Not all the countries of the region have such young populations. But talented young people throughout the region – and there are plenty of them – need jobs and opportunities.

The region is still struggling toward recovery. Unemployment levels are among the highest in the world, and youth unemployment is particularly dire: It is often double the national average.

Private sector development is likely to hold the key to creating those needed jobs. Small and medium-sized enterprises are forging ahead, particularly in newer sectors like ICT, robotics, marine biology and nanotechnology – sectors that nobody had even thought about 10 years ago.

Meet just a few of the entrepreneurs, researchers and business people who are shaking things up, and it’s hard not to catch some of their infectious enthusiasm for what this region can do on the world stage.

An old dentist’s office in Maksimir, Zagreb seems like an unlikely place for making your mark on the world. But when your business is IT, and when building a business means gathering a group of like-minded young friends who are as passionate about coding as they are about video games, it doesn’t much matter where you are.

UX Passion, an IT development firm that specializes in enhancing the user experience, is probably best known for the Wall of Tweets – a Twitter product for events used by the World Economic Forum and other international players. The product played a key role in the 2012 U.S. presidential debate, when it set a record with 10.3 million tweets during the 90-minute debate. Events like that have enabled UX Passion to position itself as a serious international player.

“Ninety percent of our customers and 95 percent of our revenues come from outside Croatia,” says Vibor Cipan, the co-founder and CEO of UX Passion. “It doesn’t make a lot of difference [whether we’re] sitting here or in Berlin or somewhere in Silicon Valley. We are a worldwide company by mentality.”

That’s a sentiment shared by Miloš Milisavljević: “All you need is one computer to build an empire,” says the CEO of two-year-old Serbian start-up Strawberry Energy.

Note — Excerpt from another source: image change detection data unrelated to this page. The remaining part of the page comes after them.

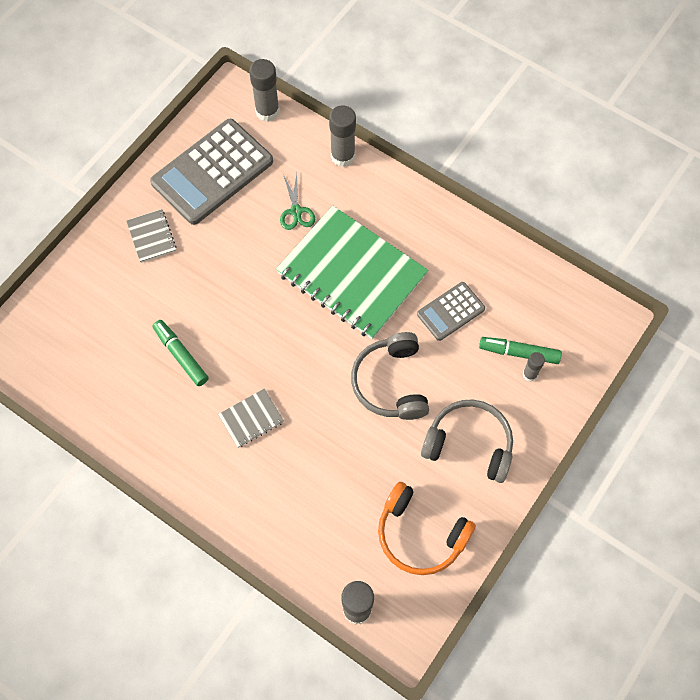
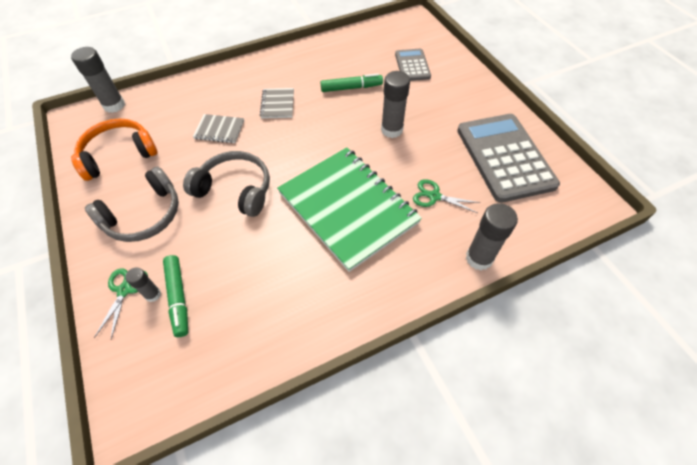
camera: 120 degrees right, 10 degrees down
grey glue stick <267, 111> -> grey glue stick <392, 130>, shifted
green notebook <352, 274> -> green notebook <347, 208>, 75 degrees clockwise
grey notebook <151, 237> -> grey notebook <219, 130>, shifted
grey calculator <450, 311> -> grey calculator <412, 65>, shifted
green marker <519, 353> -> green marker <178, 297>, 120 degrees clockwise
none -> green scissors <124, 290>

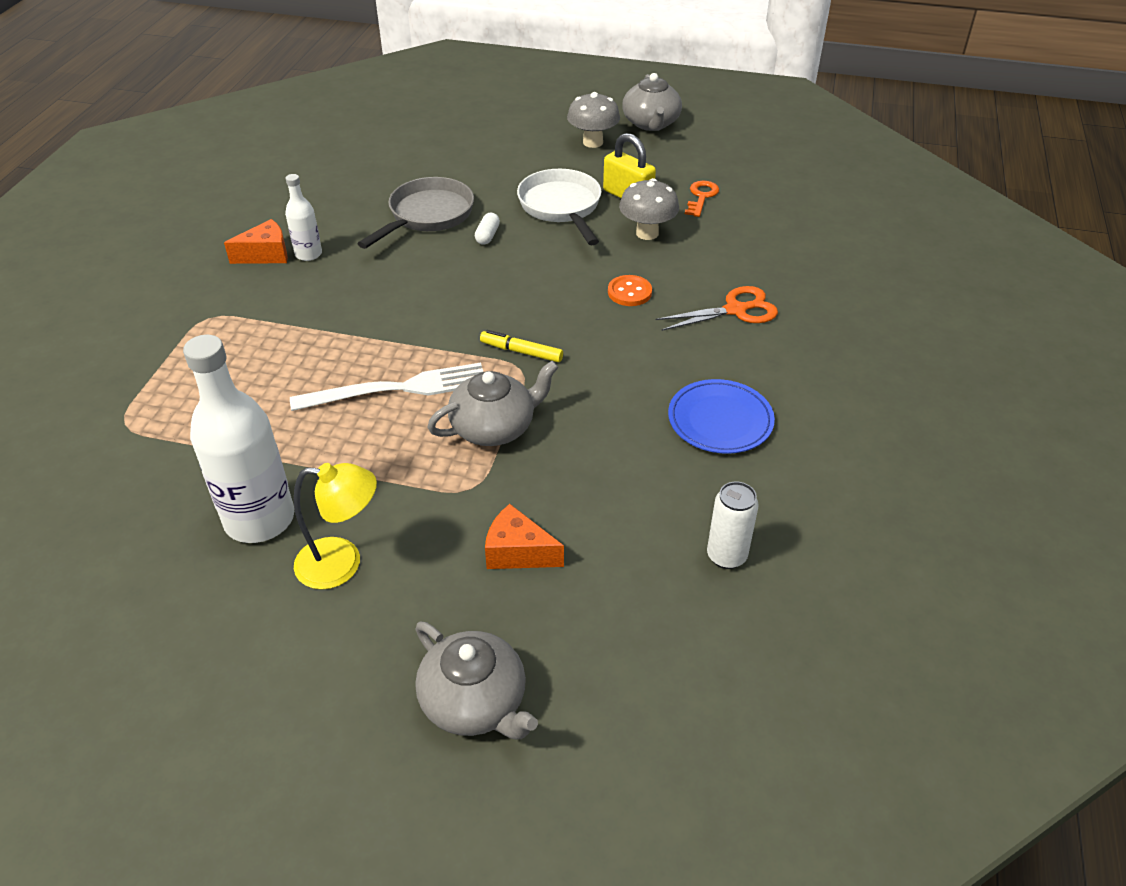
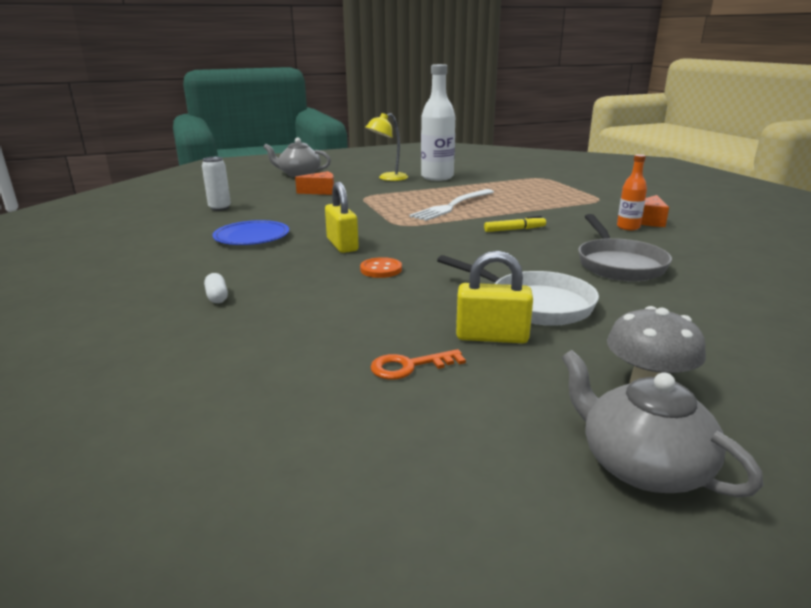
camera: 145 degrees right, 20 degrees down
white bottle <308, 254> -> orange bottle <628, 227>
grey mushroom <647, 233> -> none
orange key <701, 197> -> orange key <409, 366>, 90 degrees clockwise
white capsule <487, 236> -> white capsule <217, 296>, shifted
orange scissors <735, 310> -> none
yellow marker <521, 352> -> yellow marker <514, 229>, shifted
grey teapot <494, 427> -> none
none -> yellow padlock <342, 245>

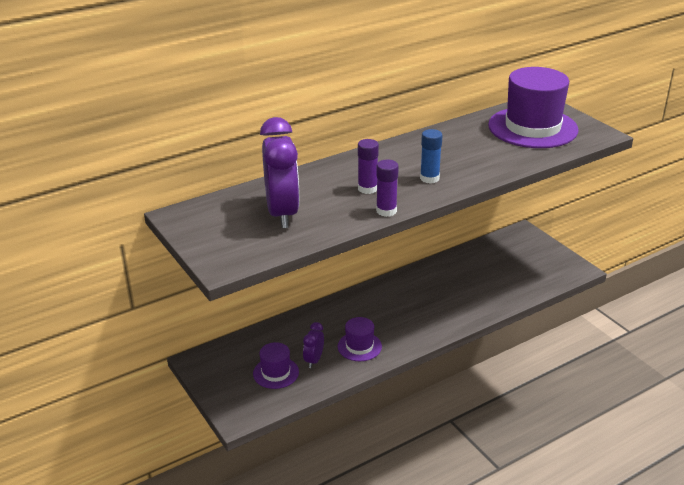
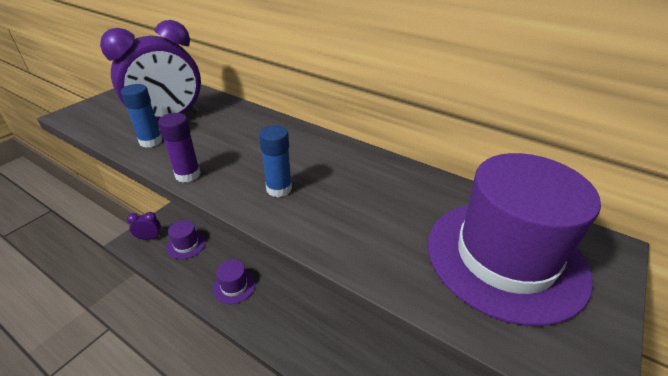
camera: 65 degrees right, 5 degrees up
purple glue stick <367, 189> -> none
purple clock <314, 360> -> purple clock <149, 238>, shifted
none -> blue glue stick <150, 141>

Milisavljević was a student when he invented the world’s first public solar charging station. He has now turned that invention into a 10-person company – where the average age is 25 – whose mission is to bring clean energies into people’s everyday lives. By the end of the year, Strawberry Energy will be doing business in three countries in Europe. Next year, they plan to enter the U.S. market.

There’s good reason for optimism in the Western Balkans. Geographically, the region is part of Europe, positioning it alongside the European Union, world’s largest consumer market. The countries have tremendous natural resources, and their populations are well-educated. On top of their technical knowledge, they promote a creativity and approach to problem-solving that makes this a great place to start a business, according to Sava Marinkovich, the COO of TeleSkin, a Serbian start-up that has created an app for the early analysis of skin cancer and melanoma.

Regional cooperation will be vital for the development of the Western Balkans. With so much shared culture, history and even language, regional cooperation is a natural advantage for innovators seeking to conquer world markets. “If we want to compete in the outside world, in the huge markets and on the world scene, we have to cooperate,” says Strawberry Energy’s Milisavljević.

Another reason for optimism is the regional cooperation agreement signed last month by government ministers from every country in the Western Balkans. For the first time since the breakup of the former Yugoslavia, science and technology ministers from the seven regional countries approved a common set of national reforms and programs to foster innovation in the region. With high-level support like that, there’s every reason to hope that the young entrepreneurs who are forging this region’s future will be able to realize their aspirations – for themselves, for their countries and for the region.